We have no cure. We have few ways to slow the progress of the disease. We have few ways to improve patients’ quality of life. We still lack any reliable means of detecting the disease early enough to make a curative difference.

Dreams of greater awareness

Most primary care doctors still have never heard of NET cancer. Too many of those who have, think of it as, “a good cancer to get.” They see it as slow-moving and tout the idea you can live for years with it. They don’t experience what those years can be like.

Too many oncologists know too little about the disease as well. The things they know are what they heard in medical school. They’ve rarely actually seen a case and are equally rarely up on the latest research or new standards of care.

Changing reality

But 2010 really was a turning point in the treatment of NET cancer.

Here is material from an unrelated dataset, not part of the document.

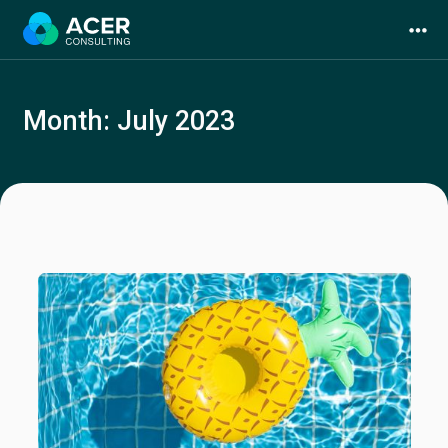
Skip
to
content
Month:
July 2023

In June of that year, the FDA approved two new drugs–everolimus and sunitinib–for pancreatic NET. Those were the first new drugs approved for NET cancer in nearly 20 years. Those drugs have since shown an impact on other forms of NET as well.

Sandostatin–the month-long form of octreotide–would soon be joined by lanreotide, reducing octreotide to a mid-month rescue shot for many patients. One of the worst parts of my day was watching Jane inject herself in the belly with octreotide. For many–though not all–patients, those  days were drawing to a close.

Moving from dreams to reality

Based on a Phase 3 trial, telotristat etiprate should receive approval in the next few months. It also addresses NET cancer symptoms and seems to slow the progress of the disease for many patients.

While for patients in Europe–or those with the means to get there–PRRT had been an option for many years, trials of that radiation treatment had not yet begun in the US when Jane died. The successful completion of those trials in recent months should bring FDA approval shortly for an even better form of that therapy. Again, it doesn’t work for everyone–and is in no way a cure–but its impact on quality of life for many is significant.

Delaying tactics, not cures

Patients with other forms of cancer had tried liver embolization in 2010, but no NET patients had. Today, for those with liver mets, bland, chemo, and radiation embolization therapy have become fairly common–and fairly successful. But, again, not for everyone.

To patients and their families, none of those things is enough. Each improves quality of life. Each increases longterm survival. None of them represents a cure. Nor do the early returns on other therapies in the works.

Diagnostic dreams could fuel a cure

We do have one therapy that offers a chance of a cure: early surgery. But it is rare the tumors are found early enough for surgery to do anything more than what the other therapies do: extend life and improve the quality of that life. In 2010, we had no decent means of detecting the presence of the cancer before it reached an advanced stage.

Today, we are a little better. Jane’s tumors were invisible to every scan her doctors did before the tumors exploded into her liver. Within two years of her death, the PET octreoscan–using octreotide as a contrast agent–made many tumors more visible. Recently completed trials of the Gallium-68 scan are even better.

Dreams of a simple test

But for those tests to reveal the tumors, a primary care physician has to know enough about NET cancer to know to order those tests. What we really need is an inexpensive drug test that could become as routine as the test we use to check for prostate cancer. That kind of test would be a game-changer.

None of this offers any real solace to those fighting the disease at this moment. As Jill points out, the slow pace of getting an idea from the lab to every patient’s bedside is agonizing. But things are getting better. There is far more in the pipeline than there was in 2010. And every slowing of disease progression buys time for patients to get to that next treatment.

Tomorrow is coming

But there needs to be more. That can’t happen without more doctors, more researchers, more lab space, and more NET cancer centers–all of which requires more resources than we have now.

Tomorrow, we’ll look at what resources we had compared to what we have now. Things are better than they were in 2010–but not as good as they need to be.

One of my dreams is that some day no one will place a stone like this in their garden in memory of someone who died of NET cancer.
One of my dreams is that some day no one will place a stone like this in their garden in memory of someone who died of NET cancer.